The gathering Friday January 19, 2007 at the Unitarian Center in Ashland was the largest crowd yet for a local Anne Feeney concert. With a message of solidarity and empowering the workforce, Feeney sang of the “War on the Workers” and asked, “Have You Been To Jail For Justice?” Quoting Eugene Debs: “While there is a lower class I am in it; while there is a criminal element I am of it; while there is a soul in prison, I am not free”

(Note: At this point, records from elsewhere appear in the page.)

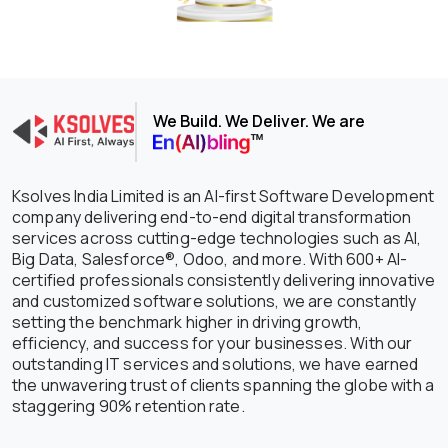
We Build. We Deliver. We are
Ksolves India Limited is an AI-first Software Development
company delivering end-to-end digital transformation
services across cutting-edge technologies such as AI,
Big Data, Salesforce®, Odoo, and more. With 600+ AI-
certified professionals consistently delivering innovative
and customized software solutions, we are constantly
setting the benchmark higher in driving growth,
efficiency, and success for your businesses. With our
outstanding IT services and solutions, we have earned
the unwavering trust of clients spanning the globe with a
staggering 90% retention rate.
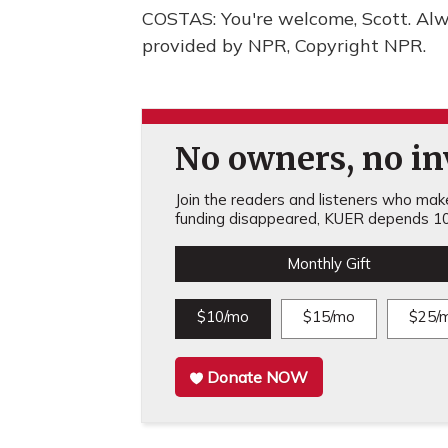
COSTAS: You're welcome, Scott. Alw
provided by NPR, Copyright NPR.
No owners, no inv
Join the readers and listeners who make 
funding disappeared, KUER depends 10
Monthly Gift
$10/mo
$15/mo
$25/
Donate NOW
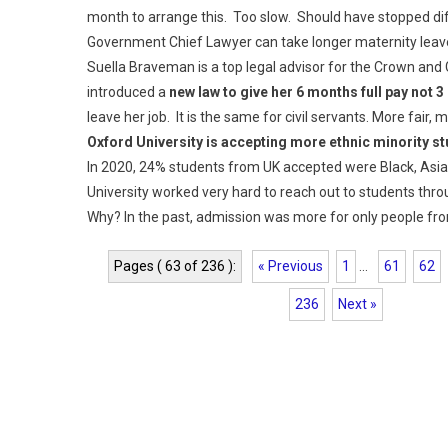
month to arrange this. Too slow. Should have stopped dif
Government Chief Lawyer can take longer maternity leav
Suella Braveman is a top legal advisor for the Crown an
introduced a
new law to give her 6 months full pay not 
leave her job. It is the same for civil servants. More fair, 
Oxford University is accepting more ethnic minority s
In 2020, 24% students from UK accepted were Black, Asia
University worked very hard to reach out to students thro
Why? In the past, admission was more for only people fr
Pages ( 63 of 236 ):
« Previous
1
...
61
62
236
Next »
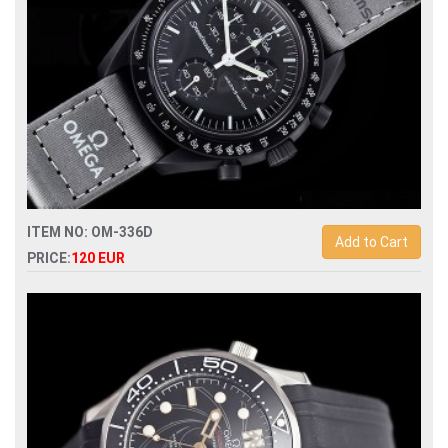
ITEM NO: OM-336D
Add to Cart
PRICE:
120 EUR
Replica swatch x omega bioceramic moonswatch mission to
mercury watch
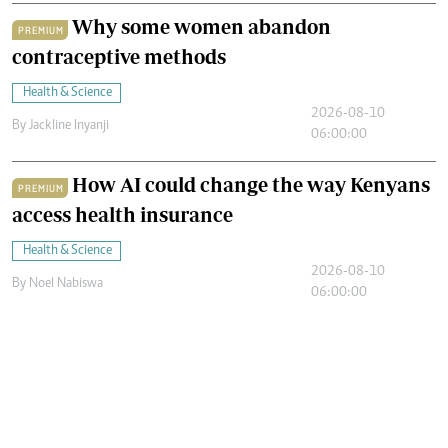
Why some women abandon
PREMIUM
contraceptive methods
Health & Science
2026-08-10
By
Jackline Inyanji
06:00:00
How AI could change the way Kenyans
PREMIUM
access health insurance
Health & Science
2026-08-10
By
Noel Nabiswa
06:00:00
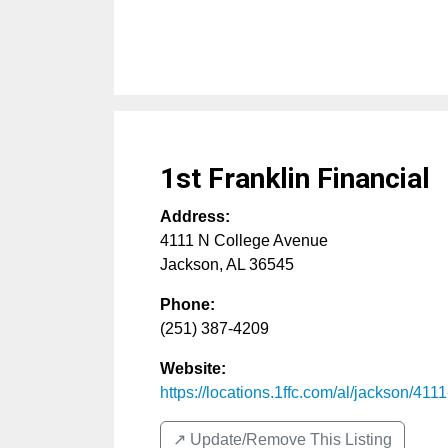
1st Franklin Financial
Address:
4111 N College Avenue
Jackson
,
AL
36545
Phone:
(251) 387-4209
Website:
https://locations.1ffc.com/al/jackson/4111-
↗️ Update/Remove This Listing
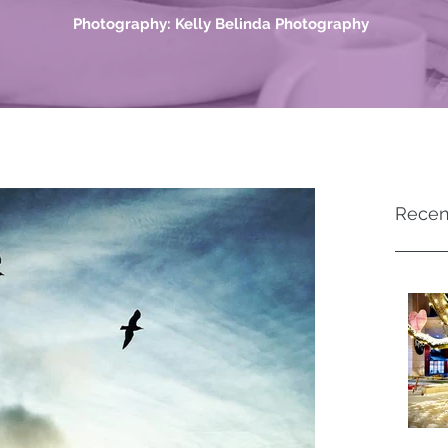
Photography: Kelly Belinda Photography
Recen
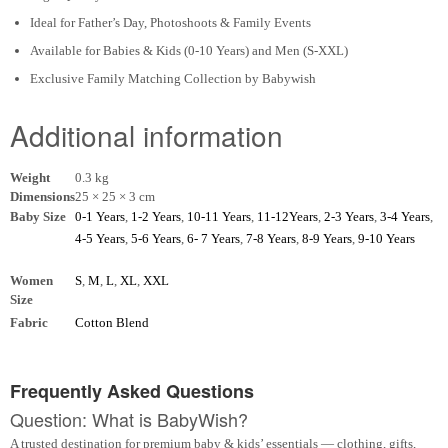
Ideal for Father’s Day, Photoshoots & Family Events
Available for Babies & Kids (0-10 Years) and Men (S-XXL)
Exclusive Family Matching Collection by Babywish
Additional information
Weight
0.3 kg
Dimensions
25 × 25 × 3 cm
Baby Size
0-1 Years
,
1-2 Years
,
10-11 Years
,
11-12Years
,
2-3 Years
,
3-4 Years
,
4-5 Years
,
5-6 Years
,
6- 7 Years
,
7-8 Years
,
8-9 Years
,
9-10 Years
Women
S
,
M
,
L
,
XL
,
XXL
Size
Fabric
Cotton Blend
Frequently Asked Questions
Question: What is BabyWish?
A trusted destination for premium baby & kids’ essentials — clothing, gifts,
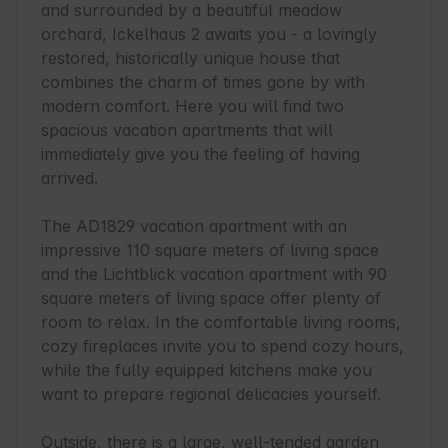
and surrounded by a beautiful meadow 
orchard, Ickelhaus 2 awaits you - a lovingly 
restored, historically unique house that 
combines the charm of times gone by with 
modern comfort. Here you will find two 
spacious vacation apartments that will 
immediately give you the feeling of having 
arrived.

The AD1829 vacation apartment with an 
impressive 110 square meters of living space 
and the Lichtblick vacation apartment with 90 
square meters of living space offer plenty of 
room to relax. In the comfortable living rooms, 
cozy fireplaces invite you to spend cozy hours, 
while the fully equipped kitchens make you 
want to prepare regional delicacies yourself.

Outside, there is a large, well-tended garden 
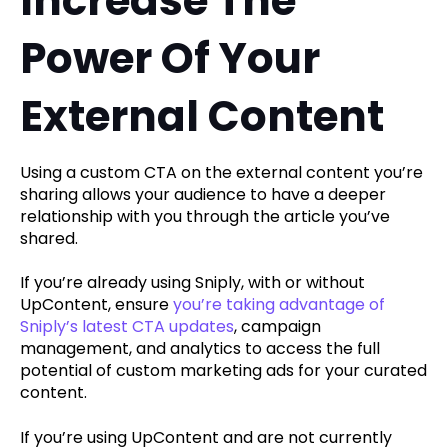
Increase The
Power Of Your
External Content
Using a custom CTA on the external content you’re
sharing allows your audience to have a deeper
relationship with you through the article you’ve
shared.
If you’re already using Sniply, with or without
UpContent, ensure
you’re taking advantage of
Sniply’s latest CTA updates
, campaign
management, and analytics to access the full
potential of custom marketing ads for your curated
content.
If you’re using UpContent and are not currently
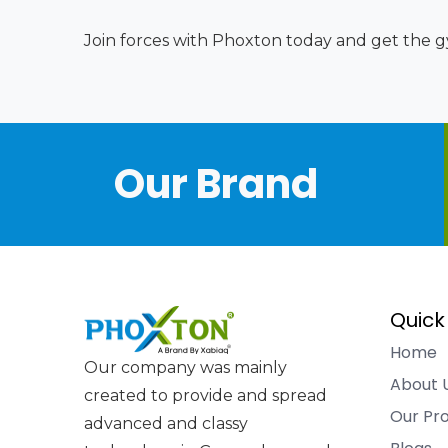
Join forces with Phoxton today and get the gy
Our Brand
Quick
Home
Our company was mainly
About 
created to provide and spread
Our Pr
advanced and classy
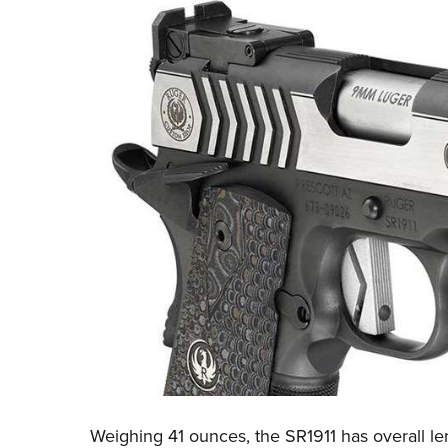
Weighing 41 ounces, the SR1911 has overall len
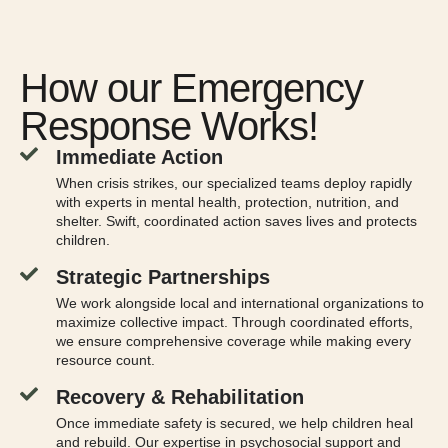
How our Emergency
Response Works!
Immediate Action
When crisis strikes, our specialized teams deploy rapidly
with experts in mental health, protection, nutrition, and
shelter. Swift, coordinated action saves lives and protects
children.
Strategic Partnerships
We work alongside local and international organizations to
maximize collective impact. Through coordinated efforts,
we ensure comprehensive coverage while making every
resource count.
Recovery & Rehabilitation
Once immediate safety is secured, we help children heal
and rebuild. Our expertise in psychosocial support and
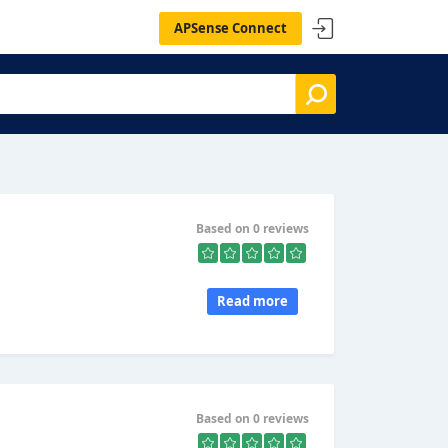
APSense Connect
Based on 0 reviews
Read more
Based on 0 reviews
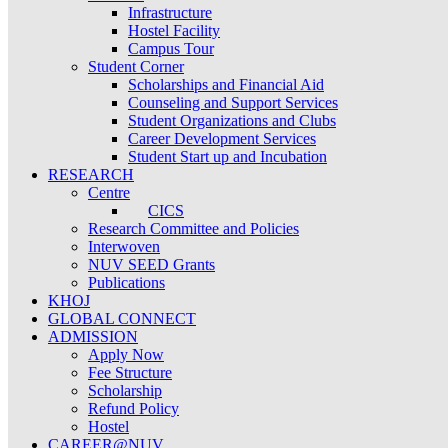
Infrastructure
Hostel Facility
Campus Tour
Student Corner
Scholarships and Financial Aid
Counseling and Support Services
Student Organizations and Clubs
Career Development Services
Student Start up and Incubation
RESEARCH
Centre
CICS
Research Committee and Policies
Interwoven
NUV SEED Grants
Publications
KHOJ
GLOBAL CONNECT
ADMISSION
Apply Now
Fee Structure
Scholarship
Refund Policy
Hostel
CAREER@NUV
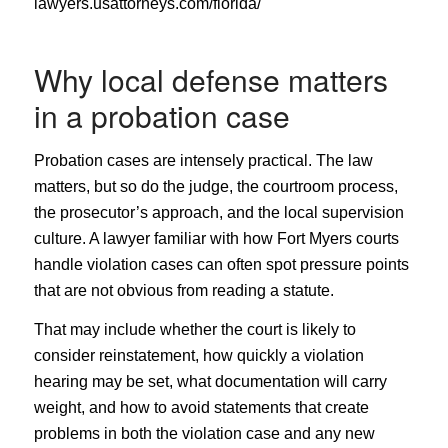
lawyers.usattorneys.com/florida/
Why local defense matters
in a probation case
Probation cases are intensely practical. The law
matters, but so do the judge, the courtroom process,
the prosecutor’s approach, and the local supervision
culture. A lawyer familiar with how Fort Myers courts
handle violation cases can often spot pressure points
that are not obvious from reading a statute.
That may include whether the court is likely to
consider reinstatement, how quickly a violation
hearing may be set, what documentation will carry
weight, and how to avoid statements that create
problems in both the violation case and any new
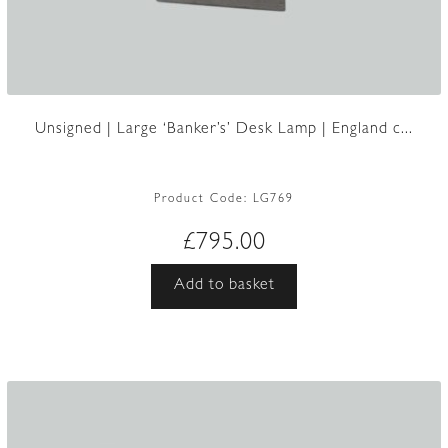
Unsigned | Large ‘Banker’s’ Desk Lamp | England c...
Product Code:
LG769
£
795.00
Add to basket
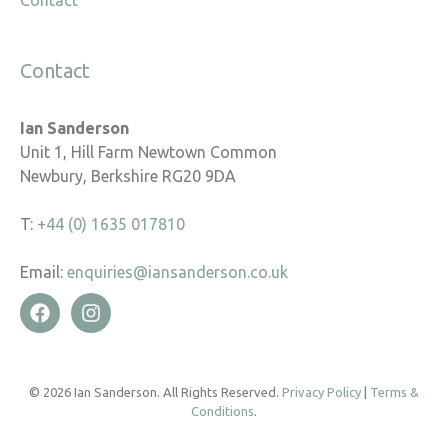
Contact
Contact
Ian Sanderson
Unit 1, Hill Farm Newtown Common
Newbury, Berkshire RG20 9DA
T:
+44 (0) 1635 017810
Email:
enquiries@iansanderson.co.uk
© 2026 Ian Sanderson. All Rights Reserved.
Privacy Policy
|
Terms &
Conditions
.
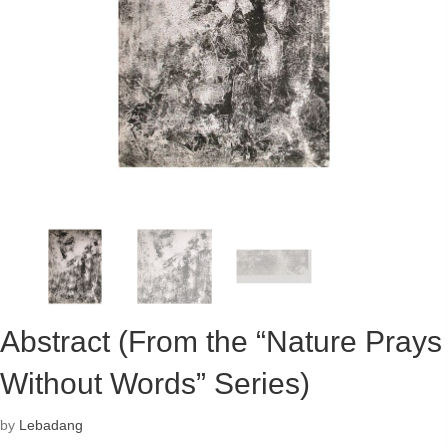
Abstract (From the “Nature Prays
Without Words” Series)
by
Lebadang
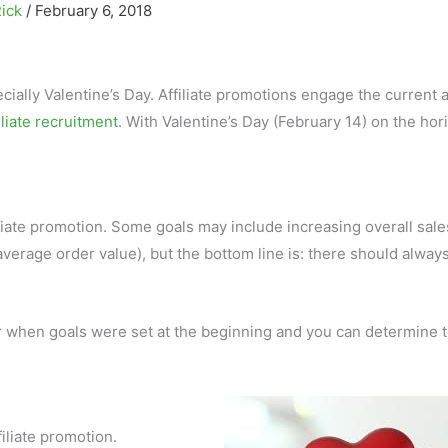
Rick
/
February 6, 2018
cially Valentine’s Day. Affiliate promotions engage the current af
iliate recruitment
. With Valentine’s Day (February 14) on the hor
liate promotion. Some goals may include increasing overall sale
verage order value), but the bottom line is: there should alway
er when goals were set at the beginning and you can determine 
iliate promotion.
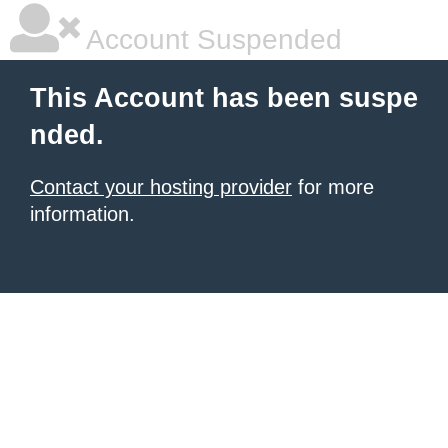
Account Suspended
This Account has been suspe
nded.
Contact your hosting provider
for more
information.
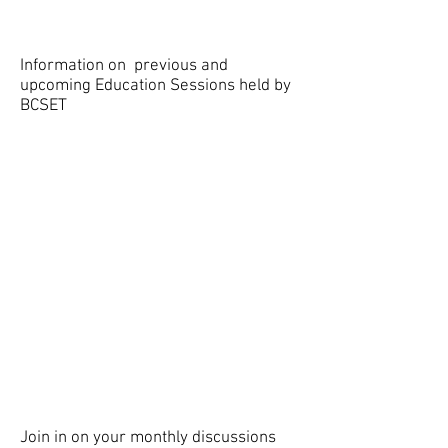
Information on previous and
upcoming Education Sessions held by
BCSET
EDUCATION SESSIONS
EEG Sample
Discussion
Journal Club
Join in on your monthly discussions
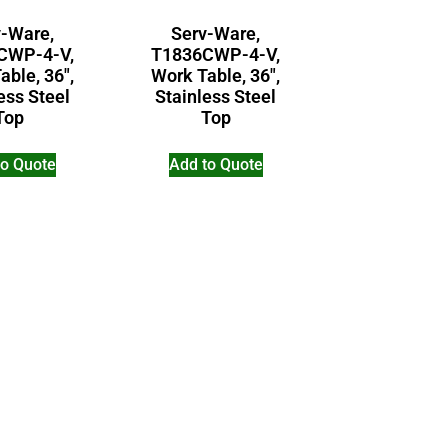
v-Ware,
Serv-Ware,
CWP-4-V,
T1836CWP-4-V,
able, 36″,
Work Table, 36″,
ess Steel
Stainless Steel
Top
Top
to Quote
Add to Quote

Wes Brain of the Brain Labor Report gave an empassioned plea for those lost jobs at SOU, including his own. Placing blame on the top-heavy administration, Brain rejected SOU President Mary Cullinan’s “Run It Like A Business” philosophy. SOU student Steve Ryan made critical observations about SOU’s short-sided budget cuts.
It was such an honor to spend the evening with real working-class heroes. Along with Anne Feeney, the crowd was a who’s-who of Ashland’s progressive network, union organizers and activists.
Among the featured speakers was Buck Echler the Jackson County Employees SEIU President representing 800 workers. He expressed confidence in Oregon’s labor-friendlier legislature and Governor.
Kurt Kessler of SEIU State Political Action Committee, addressed the role of organized labor in politics. Kessler condemned those misinformation campaigns “aimed at turning us away from power, our own power.” Rejecting the stereotype of Big Labor as corrupt and asserting that they are “special interest” only in that the interests of working families are special.
In order to be successful, labor struggles must be part of a larger campaign for economic and social justice.